2011 yılında "eşit işe eşit maaş" anlayışıyla çıkarılan Kanun Hükmünde Kararname (KHK) sonrası da kamu personel rejimi bozulmuş, başlangıçta hedeflenen eşitlik sağlanamamıştır.
Bir diğer önemli mesele, memurun derece, kademe, eğitim ve konumuna göre belirlenen ek göstergenin, belirli bir kesimin memnun edilmesi amacıyla bozulmasıdır. 3600 ek gösterge düzenlemesi, emeklilikte avantaj sağlayacağı ve maaşlarda artış yaratacağı varsayımıyla yapılmış olsa da, mevcut düzeni bozmuş ve beklenen faydayı sağlayamamıştır. Memur maaşlarında taban maaşın düşük olması nedeniyle ek göstergenin yarattığı fark, sadece sembolik düzeyde kalmıştır.
Taban maaş düşüklüğü ve devletin maaş artışlarını ek ödeme ve özel hizmet tazminatı şeklinde vermesi, çalışan memurların geleceğini olumsuz etkilemektedir. Bu durum, emekli olmayı hak eden memurların emekli olmaktan çekinmesine yol açmıştır. Nitekim, son yapılan seyyanen zam ile çalışan ve emekli maaşları arasındaki fark 16.000 TL’ye kadar yükselmiştir. Sadece seyyanen yapılan ödeme nedeniyle, çalışan ve emekli arasındaki fark 15.000 TL gibi büyük bir tutarla başlamaktadır. Taban maaşın düşüklüğü nedeniyle çalışan ile emekli maaşı arasında 3/1 oranında bir fark oluşmuştur.

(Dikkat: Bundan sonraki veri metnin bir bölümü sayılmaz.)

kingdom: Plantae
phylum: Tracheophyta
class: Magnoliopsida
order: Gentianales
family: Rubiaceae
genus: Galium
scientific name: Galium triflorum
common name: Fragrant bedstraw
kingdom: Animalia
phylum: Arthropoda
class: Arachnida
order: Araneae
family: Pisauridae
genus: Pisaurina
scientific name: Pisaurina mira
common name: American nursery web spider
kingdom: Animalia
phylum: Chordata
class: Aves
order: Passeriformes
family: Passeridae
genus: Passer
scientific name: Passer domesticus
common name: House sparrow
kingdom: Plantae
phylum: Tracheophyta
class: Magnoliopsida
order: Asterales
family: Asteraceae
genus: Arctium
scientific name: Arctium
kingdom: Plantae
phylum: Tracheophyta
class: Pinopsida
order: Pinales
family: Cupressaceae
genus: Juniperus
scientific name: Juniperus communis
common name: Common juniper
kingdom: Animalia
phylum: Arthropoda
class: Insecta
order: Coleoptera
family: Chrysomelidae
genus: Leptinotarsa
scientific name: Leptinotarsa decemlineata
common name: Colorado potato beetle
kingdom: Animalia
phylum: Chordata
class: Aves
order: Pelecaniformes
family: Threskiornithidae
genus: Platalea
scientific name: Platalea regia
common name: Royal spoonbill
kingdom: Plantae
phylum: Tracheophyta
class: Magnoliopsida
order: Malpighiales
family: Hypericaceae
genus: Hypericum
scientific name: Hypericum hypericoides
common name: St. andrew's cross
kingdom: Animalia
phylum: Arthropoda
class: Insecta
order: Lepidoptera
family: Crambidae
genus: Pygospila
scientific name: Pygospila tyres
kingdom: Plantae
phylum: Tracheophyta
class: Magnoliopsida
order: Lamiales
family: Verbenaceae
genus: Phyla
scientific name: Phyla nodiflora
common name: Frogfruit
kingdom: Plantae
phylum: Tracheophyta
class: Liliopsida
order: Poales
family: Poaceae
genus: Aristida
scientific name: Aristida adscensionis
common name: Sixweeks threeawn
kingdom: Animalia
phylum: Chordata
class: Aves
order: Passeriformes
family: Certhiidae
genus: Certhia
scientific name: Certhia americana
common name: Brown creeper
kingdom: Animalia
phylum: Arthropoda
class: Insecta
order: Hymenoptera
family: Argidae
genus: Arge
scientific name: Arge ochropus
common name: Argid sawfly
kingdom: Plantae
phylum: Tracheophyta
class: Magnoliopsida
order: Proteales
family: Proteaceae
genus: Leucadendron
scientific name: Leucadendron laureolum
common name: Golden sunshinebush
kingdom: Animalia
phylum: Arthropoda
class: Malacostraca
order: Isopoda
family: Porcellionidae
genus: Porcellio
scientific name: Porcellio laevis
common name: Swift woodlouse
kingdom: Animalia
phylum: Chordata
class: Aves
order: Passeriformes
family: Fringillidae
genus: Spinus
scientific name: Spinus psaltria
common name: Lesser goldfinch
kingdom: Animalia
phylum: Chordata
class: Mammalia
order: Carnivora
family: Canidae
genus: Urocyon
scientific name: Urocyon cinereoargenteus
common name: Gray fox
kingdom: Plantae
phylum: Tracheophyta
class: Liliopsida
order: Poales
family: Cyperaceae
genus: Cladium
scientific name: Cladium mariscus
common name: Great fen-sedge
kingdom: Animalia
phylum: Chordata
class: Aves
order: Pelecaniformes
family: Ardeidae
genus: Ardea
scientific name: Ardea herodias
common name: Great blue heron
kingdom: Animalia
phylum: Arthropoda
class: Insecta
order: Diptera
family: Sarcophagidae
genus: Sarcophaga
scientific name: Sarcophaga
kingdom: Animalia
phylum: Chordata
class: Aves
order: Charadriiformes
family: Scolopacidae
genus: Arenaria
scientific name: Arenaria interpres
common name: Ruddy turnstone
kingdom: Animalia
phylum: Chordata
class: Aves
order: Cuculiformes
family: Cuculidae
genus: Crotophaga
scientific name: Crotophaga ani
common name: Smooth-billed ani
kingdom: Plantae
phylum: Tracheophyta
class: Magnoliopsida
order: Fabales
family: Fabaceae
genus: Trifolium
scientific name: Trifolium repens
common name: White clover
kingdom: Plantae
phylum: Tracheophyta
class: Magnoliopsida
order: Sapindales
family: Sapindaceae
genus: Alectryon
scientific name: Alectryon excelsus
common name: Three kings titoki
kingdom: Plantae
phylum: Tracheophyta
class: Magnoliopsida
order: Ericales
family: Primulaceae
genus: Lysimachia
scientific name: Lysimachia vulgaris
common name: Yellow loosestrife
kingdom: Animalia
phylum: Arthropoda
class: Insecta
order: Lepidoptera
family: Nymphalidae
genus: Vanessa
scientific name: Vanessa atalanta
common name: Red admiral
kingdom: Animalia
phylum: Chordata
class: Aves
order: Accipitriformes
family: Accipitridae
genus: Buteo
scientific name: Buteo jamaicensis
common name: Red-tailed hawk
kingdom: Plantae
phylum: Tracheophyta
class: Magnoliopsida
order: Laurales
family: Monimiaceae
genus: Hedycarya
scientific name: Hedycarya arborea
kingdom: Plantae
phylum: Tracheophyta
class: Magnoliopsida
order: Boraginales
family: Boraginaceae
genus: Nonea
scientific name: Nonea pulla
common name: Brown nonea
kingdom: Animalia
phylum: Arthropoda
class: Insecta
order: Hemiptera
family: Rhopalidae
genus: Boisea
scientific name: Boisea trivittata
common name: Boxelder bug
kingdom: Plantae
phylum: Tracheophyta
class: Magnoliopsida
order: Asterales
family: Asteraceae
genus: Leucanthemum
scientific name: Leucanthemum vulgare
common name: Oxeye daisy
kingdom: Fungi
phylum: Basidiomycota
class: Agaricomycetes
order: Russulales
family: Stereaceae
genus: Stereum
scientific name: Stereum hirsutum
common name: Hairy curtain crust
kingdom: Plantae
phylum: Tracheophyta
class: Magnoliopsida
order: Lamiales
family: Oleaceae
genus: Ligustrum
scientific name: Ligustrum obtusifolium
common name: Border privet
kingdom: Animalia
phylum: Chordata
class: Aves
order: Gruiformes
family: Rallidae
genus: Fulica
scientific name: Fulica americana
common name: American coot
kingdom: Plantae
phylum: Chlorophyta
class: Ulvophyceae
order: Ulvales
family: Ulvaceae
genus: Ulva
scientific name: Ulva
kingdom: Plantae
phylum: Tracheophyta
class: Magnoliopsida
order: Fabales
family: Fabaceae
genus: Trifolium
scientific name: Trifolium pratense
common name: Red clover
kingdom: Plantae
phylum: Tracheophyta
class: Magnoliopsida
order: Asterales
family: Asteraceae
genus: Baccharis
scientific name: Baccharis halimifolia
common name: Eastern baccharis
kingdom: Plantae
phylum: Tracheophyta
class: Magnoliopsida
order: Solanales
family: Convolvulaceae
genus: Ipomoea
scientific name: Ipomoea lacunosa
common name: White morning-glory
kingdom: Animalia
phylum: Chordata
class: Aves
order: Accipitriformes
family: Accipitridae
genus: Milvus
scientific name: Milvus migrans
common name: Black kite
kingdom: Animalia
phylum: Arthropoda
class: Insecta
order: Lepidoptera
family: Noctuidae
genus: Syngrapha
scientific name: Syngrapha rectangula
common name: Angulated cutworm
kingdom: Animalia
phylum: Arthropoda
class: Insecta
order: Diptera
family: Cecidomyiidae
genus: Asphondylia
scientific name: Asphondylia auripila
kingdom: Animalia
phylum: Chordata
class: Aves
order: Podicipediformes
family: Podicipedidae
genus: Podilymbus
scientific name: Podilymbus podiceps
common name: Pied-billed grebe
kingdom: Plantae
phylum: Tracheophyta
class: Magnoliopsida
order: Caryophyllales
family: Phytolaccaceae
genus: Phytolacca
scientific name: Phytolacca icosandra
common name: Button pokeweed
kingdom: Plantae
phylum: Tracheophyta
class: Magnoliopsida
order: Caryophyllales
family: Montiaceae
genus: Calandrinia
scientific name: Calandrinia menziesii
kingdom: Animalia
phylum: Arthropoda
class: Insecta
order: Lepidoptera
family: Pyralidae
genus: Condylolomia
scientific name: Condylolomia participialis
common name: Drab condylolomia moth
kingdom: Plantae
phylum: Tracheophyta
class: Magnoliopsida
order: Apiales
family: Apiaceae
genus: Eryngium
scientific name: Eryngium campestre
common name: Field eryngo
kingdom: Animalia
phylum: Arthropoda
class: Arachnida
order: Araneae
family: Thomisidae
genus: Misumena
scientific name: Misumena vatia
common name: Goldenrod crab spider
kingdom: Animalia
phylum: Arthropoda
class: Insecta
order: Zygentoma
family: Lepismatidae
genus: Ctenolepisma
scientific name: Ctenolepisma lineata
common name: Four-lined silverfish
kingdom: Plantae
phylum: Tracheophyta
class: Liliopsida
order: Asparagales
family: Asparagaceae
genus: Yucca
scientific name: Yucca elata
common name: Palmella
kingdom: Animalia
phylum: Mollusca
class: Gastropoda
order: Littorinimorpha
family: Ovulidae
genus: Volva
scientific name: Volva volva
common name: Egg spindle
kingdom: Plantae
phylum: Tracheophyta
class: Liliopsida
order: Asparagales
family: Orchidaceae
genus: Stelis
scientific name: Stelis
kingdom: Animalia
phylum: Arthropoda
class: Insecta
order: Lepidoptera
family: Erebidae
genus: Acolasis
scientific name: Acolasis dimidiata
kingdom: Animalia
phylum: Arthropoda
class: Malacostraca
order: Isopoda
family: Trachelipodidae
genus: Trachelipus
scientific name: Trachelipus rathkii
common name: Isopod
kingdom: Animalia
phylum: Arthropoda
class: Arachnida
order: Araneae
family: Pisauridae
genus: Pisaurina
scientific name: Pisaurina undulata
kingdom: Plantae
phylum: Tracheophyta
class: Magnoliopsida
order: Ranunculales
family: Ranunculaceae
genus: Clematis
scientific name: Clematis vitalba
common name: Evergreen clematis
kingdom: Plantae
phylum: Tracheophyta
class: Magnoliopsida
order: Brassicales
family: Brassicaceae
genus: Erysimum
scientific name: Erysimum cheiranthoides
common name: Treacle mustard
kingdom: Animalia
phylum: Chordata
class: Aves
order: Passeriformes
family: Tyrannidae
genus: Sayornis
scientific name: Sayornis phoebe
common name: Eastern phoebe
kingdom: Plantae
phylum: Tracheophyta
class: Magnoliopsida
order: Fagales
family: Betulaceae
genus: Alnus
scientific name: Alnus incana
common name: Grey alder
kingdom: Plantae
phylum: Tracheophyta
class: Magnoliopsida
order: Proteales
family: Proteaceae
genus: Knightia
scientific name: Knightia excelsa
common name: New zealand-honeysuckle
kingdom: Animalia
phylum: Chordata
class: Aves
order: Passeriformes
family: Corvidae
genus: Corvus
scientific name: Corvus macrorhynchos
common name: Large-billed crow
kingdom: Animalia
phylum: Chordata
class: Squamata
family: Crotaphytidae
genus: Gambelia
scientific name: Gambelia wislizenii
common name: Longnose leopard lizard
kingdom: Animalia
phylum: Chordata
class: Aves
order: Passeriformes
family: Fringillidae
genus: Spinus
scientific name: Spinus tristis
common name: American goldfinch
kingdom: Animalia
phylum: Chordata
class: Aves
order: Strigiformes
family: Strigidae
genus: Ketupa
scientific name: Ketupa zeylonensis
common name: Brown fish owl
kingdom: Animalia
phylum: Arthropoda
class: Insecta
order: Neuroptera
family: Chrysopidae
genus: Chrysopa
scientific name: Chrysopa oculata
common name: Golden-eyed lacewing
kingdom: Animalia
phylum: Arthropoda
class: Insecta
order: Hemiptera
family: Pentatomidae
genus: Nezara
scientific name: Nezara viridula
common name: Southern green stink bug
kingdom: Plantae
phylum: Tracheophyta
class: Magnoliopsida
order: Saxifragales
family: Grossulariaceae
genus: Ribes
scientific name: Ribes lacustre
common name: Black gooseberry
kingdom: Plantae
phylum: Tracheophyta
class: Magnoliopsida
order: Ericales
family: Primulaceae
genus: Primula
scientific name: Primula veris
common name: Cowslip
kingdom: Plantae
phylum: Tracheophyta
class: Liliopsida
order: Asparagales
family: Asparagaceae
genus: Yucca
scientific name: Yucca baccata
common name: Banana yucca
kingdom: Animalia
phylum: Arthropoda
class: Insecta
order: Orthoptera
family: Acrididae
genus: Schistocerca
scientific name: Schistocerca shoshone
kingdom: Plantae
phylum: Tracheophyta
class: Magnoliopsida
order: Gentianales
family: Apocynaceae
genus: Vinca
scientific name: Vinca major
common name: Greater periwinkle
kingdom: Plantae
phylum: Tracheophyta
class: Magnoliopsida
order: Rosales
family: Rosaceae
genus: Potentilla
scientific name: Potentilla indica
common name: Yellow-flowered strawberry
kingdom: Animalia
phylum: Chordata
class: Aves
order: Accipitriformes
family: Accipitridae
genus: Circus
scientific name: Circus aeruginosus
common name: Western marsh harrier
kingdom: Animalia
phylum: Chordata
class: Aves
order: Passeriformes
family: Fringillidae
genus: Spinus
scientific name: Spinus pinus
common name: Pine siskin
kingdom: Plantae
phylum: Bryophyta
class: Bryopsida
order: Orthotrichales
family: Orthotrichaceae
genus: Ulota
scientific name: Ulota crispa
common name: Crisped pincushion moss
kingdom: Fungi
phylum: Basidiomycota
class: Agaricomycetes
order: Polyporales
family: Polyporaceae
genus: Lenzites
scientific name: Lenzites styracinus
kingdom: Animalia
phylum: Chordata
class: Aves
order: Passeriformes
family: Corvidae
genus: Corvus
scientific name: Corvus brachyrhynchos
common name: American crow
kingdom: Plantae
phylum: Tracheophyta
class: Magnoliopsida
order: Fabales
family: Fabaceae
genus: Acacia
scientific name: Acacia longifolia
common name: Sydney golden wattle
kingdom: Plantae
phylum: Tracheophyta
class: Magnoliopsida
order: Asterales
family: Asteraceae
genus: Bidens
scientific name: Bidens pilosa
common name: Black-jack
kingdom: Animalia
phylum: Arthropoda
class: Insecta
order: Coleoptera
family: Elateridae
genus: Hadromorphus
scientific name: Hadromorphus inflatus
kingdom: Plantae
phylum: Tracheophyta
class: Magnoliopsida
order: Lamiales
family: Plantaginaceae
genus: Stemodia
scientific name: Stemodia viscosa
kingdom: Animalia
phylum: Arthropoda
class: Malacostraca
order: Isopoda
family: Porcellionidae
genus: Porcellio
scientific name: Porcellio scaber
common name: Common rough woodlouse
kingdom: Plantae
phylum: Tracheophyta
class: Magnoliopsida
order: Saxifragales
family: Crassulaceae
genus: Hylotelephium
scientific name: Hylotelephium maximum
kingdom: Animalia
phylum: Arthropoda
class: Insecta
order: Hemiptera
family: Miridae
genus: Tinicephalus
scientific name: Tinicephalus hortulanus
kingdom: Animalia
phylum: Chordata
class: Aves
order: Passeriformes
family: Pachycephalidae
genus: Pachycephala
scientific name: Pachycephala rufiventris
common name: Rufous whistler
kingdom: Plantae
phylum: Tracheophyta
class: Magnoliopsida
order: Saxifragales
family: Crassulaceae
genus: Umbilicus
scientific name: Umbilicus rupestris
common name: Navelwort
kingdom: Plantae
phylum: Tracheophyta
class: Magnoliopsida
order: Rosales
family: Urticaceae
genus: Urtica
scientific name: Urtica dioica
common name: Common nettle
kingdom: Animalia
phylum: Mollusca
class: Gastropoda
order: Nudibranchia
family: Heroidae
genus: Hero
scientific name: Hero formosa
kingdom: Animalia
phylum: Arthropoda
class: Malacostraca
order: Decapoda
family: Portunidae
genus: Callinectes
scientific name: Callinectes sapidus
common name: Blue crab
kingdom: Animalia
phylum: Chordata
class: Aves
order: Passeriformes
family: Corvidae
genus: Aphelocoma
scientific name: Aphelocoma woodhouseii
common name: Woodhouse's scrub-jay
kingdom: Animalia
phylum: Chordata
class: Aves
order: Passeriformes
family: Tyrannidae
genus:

Son olarak, yıllarca çalışan kesimin katkılarıyla biriken SGK kaynakları, emeklilikte yaşa takılanlar (EYT) düzenlemesiyle büyük ölçüde harcanmış ve kamu maliyesi üzerindeki yük artırılmıştır. Bu durum, hem çalışanların hem de emeklilerin uzun vadeli ekonomik güvenliğini tehlikeye atmıştır.
Sonuç:
Kamu personel rejimindeki bu sorunların çözümü için; eşitlik ilkesine uygun bir maaş düzenlemesi yapılmalı, taban maaş artırılmalı ve ek ödeme ağırlıklı sistem yerine emekli maaşlarını da içerecek adil bir ücret sistemi benimsenmelidir.